- [EXERCISE REQUIREMENTS]:
**a.** Quote the Islamabad slums column from "The Express Tribune" up to and including "war on slums.".
**b.** Answer these questions using the Islamabad slums column:
(i) Since which decade have some of the slums existed?
(ii) What is the name of the domestic maid mentioned?
(iii) How many kanals of land does the author attribute, collectively, to the wealthy land-developers?
**c.** According to the Islamabad slums column, why is it expected that these settlements will be raked away?

- [QUOTED PASSAGE]:
****************************************
The Express Tribune - April 19, 2014
Bulldozing the poor of Islamabad to make room for the rich?
By Faraz Talat
Rome wasn’t built in a day, and neither were these colossal, labyrinthine slums. Some of them have been here since the 1980s, thriving under the CDA’s silent consent. PHOTO: EXPRESS/QAZI USMAN
I offer my deepest sympathies to the elite and upper-middle class families of Islamabad who may be experiencing frustrating irregularities in the activities of their servants.
It’s quite possible that the inconvenience is being caused by their maasi (domestic maid) Zareena’s sudden homelessness in the aftermath of the Capital Development Authority’s (CDA) war on slums.
I’ll try not to undermine the importance of preventing illegal occupation of public land but this prevention shouldn’t be reserved for just one segment of society. It’s expected for these settlements to be raked away especially, if the occupiers are haplessly poor and have no teeth to bite back. But what about the wealthy ‘land-developers’ in this country for whom, collectively 1,200 kanals of land is the equivalent of the segment of your property occupied by your motorcycle?
****************************************
- [LISTED ENTRIES]:
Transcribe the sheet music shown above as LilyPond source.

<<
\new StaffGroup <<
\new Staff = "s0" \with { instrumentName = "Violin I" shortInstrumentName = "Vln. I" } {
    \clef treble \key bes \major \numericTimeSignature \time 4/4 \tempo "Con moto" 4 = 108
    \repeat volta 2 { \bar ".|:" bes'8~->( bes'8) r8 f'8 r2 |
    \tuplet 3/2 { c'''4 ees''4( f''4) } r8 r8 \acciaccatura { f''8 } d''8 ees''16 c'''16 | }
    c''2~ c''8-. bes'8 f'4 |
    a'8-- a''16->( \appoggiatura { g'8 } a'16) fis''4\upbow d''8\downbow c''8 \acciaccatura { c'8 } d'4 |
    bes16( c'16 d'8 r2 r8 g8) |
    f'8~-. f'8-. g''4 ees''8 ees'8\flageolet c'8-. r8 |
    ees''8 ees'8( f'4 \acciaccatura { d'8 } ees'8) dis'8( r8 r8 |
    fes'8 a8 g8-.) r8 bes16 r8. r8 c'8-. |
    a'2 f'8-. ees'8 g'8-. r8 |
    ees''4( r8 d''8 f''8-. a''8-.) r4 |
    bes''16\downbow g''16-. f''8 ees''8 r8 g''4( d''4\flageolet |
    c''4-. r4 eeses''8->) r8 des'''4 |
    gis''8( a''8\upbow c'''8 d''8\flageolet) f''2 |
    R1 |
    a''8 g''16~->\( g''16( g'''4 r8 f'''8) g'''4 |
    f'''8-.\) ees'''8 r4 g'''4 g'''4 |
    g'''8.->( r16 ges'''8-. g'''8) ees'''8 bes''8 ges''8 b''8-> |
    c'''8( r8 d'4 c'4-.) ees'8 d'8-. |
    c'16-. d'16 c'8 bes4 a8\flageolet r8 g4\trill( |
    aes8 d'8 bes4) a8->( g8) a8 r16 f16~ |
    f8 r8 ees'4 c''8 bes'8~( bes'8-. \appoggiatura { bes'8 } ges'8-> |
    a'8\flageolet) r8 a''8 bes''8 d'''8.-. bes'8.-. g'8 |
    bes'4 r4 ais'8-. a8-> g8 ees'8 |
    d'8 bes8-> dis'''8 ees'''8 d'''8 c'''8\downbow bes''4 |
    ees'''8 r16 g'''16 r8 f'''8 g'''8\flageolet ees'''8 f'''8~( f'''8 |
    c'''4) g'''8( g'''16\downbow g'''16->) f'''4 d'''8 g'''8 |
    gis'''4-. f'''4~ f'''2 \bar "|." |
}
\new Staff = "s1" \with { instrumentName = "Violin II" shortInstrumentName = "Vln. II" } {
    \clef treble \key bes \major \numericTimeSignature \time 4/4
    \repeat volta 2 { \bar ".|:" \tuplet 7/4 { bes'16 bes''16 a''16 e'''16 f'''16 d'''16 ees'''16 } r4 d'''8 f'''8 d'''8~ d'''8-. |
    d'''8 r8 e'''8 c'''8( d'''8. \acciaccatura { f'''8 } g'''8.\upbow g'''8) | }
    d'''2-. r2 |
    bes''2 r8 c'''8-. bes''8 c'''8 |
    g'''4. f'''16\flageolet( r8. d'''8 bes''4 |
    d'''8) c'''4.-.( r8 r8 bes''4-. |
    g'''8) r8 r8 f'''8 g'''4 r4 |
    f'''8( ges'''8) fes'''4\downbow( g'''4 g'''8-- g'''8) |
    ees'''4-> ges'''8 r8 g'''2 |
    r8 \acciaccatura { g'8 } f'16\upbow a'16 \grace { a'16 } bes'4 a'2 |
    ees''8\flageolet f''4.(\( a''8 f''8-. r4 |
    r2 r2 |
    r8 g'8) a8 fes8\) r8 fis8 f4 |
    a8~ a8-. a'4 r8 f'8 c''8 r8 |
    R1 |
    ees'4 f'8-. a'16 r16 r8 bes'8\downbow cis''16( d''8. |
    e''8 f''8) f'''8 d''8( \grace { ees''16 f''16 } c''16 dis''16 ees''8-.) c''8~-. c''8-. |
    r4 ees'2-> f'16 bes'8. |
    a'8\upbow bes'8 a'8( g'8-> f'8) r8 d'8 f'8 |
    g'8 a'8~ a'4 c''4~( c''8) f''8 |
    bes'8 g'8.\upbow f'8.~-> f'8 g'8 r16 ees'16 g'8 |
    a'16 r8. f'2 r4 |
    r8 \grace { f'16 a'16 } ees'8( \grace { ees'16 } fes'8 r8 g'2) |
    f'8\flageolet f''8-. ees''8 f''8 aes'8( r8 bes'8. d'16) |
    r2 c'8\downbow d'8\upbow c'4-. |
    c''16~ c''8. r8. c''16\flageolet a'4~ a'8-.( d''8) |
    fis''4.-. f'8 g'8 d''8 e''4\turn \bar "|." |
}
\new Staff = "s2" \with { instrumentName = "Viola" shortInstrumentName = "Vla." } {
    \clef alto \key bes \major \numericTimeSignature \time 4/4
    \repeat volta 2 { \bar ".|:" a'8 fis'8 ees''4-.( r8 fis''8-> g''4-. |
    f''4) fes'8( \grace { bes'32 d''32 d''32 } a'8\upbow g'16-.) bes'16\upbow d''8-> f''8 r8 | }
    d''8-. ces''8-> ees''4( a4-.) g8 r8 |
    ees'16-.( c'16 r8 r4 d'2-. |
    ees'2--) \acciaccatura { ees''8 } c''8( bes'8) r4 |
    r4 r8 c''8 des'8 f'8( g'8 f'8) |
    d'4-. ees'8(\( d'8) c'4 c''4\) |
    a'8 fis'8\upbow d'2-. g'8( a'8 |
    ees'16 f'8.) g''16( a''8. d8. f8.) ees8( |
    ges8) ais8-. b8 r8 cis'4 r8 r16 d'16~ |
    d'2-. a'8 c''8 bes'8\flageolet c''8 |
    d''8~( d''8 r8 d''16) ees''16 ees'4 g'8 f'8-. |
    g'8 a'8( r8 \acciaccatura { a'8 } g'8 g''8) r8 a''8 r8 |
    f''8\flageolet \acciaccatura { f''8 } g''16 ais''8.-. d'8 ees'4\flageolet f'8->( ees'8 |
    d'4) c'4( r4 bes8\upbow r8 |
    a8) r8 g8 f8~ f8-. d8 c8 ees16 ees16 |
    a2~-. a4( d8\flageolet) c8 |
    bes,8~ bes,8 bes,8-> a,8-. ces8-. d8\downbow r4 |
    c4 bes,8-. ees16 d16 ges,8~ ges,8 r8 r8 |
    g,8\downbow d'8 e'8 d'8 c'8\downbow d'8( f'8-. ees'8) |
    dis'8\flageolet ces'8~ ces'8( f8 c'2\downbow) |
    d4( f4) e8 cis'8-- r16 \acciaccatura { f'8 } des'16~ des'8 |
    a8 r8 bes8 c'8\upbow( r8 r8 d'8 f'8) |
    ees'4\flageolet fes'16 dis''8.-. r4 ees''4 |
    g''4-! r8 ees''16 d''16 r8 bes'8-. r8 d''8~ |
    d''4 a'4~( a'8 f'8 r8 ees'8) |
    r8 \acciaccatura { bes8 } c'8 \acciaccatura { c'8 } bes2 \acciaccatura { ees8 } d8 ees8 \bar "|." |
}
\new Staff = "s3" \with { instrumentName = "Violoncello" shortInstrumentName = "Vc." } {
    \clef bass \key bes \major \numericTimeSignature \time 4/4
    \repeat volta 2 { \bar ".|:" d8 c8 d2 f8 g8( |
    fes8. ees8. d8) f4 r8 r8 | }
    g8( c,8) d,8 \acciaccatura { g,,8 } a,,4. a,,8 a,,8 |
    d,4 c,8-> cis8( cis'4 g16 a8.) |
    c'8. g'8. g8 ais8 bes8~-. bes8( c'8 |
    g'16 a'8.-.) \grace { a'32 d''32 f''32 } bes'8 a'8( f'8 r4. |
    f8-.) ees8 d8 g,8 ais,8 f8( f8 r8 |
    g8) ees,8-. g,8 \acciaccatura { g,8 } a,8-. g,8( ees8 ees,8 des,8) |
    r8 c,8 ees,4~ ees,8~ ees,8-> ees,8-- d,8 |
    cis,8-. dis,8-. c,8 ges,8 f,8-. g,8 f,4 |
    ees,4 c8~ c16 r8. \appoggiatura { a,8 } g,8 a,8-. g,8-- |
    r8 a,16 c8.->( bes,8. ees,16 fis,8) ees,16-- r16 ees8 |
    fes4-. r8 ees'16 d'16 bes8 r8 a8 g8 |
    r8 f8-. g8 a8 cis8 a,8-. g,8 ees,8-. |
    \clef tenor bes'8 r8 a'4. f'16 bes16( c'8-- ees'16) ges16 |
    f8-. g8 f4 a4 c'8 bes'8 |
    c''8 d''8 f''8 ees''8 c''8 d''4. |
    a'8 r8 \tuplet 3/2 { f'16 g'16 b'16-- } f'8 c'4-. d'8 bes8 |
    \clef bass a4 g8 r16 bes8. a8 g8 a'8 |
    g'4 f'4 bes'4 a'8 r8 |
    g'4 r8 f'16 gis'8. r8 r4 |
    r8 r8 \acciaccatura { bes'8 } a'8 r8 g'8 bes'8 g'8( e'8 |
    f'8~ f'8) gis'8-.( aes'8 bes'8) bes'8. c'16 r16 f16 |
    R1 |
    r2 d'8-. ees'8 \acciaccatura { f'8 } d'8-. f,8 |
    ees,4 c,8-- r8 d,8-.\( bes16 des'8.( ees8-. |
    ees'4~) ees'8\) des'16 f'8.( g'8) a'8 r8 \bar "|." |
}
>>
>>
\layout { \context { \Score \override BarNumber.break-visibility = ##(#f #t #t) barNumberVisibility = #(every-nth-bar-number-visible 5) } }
****************************************
- [ANSWERS IN ORDER]:
**a.**
The Express Tribune - April 19, 2014
Bulldozing the poor of Islamabad to make room for the rich?
By Faraz Talat
Rome wasn’t built in a day, and neither were these colossal, labyrinthine slums. Some of them have been here since the 1980s, thriving under the CDA’s silent consent. PHOTO: EXPRESS/QAZI USMAN
I offer my deepest sympathies to the elite and upper-middle class families of Islamabad who may be experiencing frustrating irregularities in the activities of their servants.
It’s quite possible that the inconvenience is being caused by their maasi (domestic maid) Zareena’s sudden homelessness in the aftermath of the Capital Development Authority’s (CDA) war on slums.

**b.**
(i) The 1980s.
(ii) Zareena.
(iii) 1,200 kanals.

**c.** The occupiers are poor and have "no teeth to bite back," so they cannot resist the clearing.